EXCERPT:

------------------------

Another stride forward in the region is an agreement to establish an interconnected network of protected areas in the Amazon jungle which will be cooperatively managed, ”representing a change of approach towards the conservation of tropical jungles,” moving away from ”creating isolated national parks,” says the CLAES report.

Nature reserves in the northern Brazilian state of Amazonas will be connected to others in the state of Acre, which in turn will be linked to protected areas in Peru and Bolivia, through programmes sponsored by partnerships between national and local governments and international bodies.

The reserves include ”a broad range of ecosystems marked by rich biodiversity, as well as a number of endangered species,” adds the report.

------------------------

INPUT DATA:
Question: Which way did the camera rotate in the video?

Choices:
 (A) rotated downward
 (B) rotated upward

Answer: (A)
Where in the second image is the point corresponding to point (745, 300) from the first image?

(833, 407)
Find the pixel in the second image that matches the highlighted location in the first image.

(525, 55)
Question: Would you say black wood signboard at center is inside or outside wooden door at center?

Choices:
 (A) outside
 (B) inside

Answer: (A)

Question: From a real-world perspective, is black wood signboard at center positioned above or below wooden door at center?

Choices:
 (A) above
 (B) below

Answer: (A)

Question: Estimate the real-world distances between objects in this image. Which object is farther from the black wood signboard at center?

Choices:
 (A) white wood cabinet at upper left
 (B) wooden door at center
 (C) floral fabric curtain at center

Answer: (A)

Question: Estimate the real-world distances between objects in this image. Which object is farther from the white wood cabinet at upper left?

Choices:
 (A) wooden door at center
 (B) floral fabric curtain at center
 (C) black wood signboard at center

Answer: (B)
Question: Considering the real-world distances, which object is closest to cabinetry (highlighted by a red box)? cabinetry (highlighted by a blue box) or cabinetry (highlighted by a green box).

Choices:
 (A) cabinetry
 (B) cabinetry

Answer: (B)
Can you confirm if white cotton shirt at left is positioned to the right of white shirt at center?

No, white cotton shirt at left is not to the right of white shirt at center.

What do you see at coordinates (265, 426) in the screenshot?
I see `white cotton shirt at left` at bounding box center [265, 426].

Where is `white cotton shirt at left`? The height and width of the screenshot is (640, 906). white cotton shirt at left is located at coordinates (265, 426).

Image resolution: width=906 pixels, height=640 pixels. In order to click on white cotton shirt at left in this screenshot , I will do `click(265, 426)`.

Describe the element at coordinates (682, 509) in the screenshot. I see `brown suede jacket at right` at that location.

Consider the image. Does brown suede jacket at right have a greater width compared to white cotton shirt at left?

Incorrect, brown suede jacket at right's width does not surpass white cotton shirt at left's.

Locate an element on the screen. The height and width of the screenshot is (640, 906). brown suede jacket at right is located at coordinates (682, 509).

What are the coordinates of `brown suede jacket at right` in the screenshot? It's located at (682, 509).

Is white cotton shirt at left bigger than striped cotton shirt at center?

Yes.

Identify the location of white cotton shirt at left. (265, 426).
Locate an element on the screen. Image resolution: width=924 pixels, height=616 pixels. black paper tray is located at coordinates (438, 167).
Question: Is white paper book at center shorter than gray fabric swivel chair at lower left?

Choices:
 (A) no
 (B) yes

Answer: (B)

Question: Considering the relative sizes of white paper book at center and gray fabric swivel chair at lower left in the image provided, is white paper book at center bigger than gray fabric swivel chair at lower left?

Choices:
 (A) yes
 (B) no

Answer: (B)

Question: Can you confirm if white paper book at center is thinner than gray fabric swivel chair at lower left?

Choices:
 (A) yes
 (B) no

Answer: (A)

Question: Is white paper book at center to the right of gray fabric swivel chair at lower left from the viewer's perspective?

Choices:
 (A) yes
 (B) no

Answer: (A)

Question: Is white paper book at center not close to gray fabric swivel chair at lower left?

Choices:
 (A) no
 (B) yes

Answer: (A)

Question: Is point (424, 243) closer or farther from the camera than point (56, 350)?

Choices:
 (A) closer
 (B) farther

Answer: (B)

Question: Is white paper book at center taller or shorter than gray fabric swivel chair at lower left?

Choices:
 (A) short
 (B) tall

------------------------

INSTRUCTIONS:
(A) Please set down part of the Amazon reserves excerpt word for word, beginning at the words that include "Nature reserves in" and ending after "adds the report.".
(B) Answer these questions from the Amazon reserves excerpt:
(i) Whose report is quoted?
(ii) Reserves in Amazonas will be connected to reserves in which other Brazilian state?
(iii) Protected areas in which two countries will be linked to the network?
(C) Write what comes next in the Amazon reserves excerpt, starting after its final sentence.
The records were drawn from a separate source.

RESULTS:
(A)
Nature reserves in the northern Brazilian state of Amazonas will be connected to others in the state of Acre, which in turn will be linked to protected areas in Peru and Bolivia, through programmes sponsored by partnerships between national and local governments and international bodies.

The reserves include ”a broad range of ecosystems marked by rich biodiversity, as well as a number of endangered species,” adds the report.

(B)
(i) CLAES
(ii) Acre
(iii) Peru and Bolivia

(C)
But CLAES also points to negative developments in the region: the expansion of the agricultural frontier at the expense of woodland and other natural areas; the approval of a law under which natural gas will be exported by Peru; the limited number of countries that have ratified the international treaty on persistent organic pollutants; and the melting of the glaciers.

Agriculture’s voracity for new land is one of the main causes of the shrinking of tropical forests in South America. Between August 2002 and August 2003, deforestation ”swallowed up” 23,780 km in the Amazon jungle, and ”the impact on forests in Paraguay and Bolivia is just as severe,” according to CLAES.

The clearing of forests to create pastureland or fields on which to grow transgenic soy is at the forefront of that trend. South America’s Mercosur trade bloc, whose biggest member is Brazil, ”is the world’s leading producer and exporter of soy. The area planted in soy in Brazil grew from 11.4 million hectares in 1990 to 20 million in 2004,” says the report.

Argentina, the second-largest Mercosur partner, is also experiencing a boom in soy, which is displacing stockbreeding and a number of crops.

The expansion of soy, also seen in the smaller Mercosur partners, Paraguay and Uruguay, ”is an emergency throughout the entire region,” CLAES researcher Gerardo Evia told IPS. But ”We are especially alarmed at the impact in eastern and northeastern Argentina,” he added.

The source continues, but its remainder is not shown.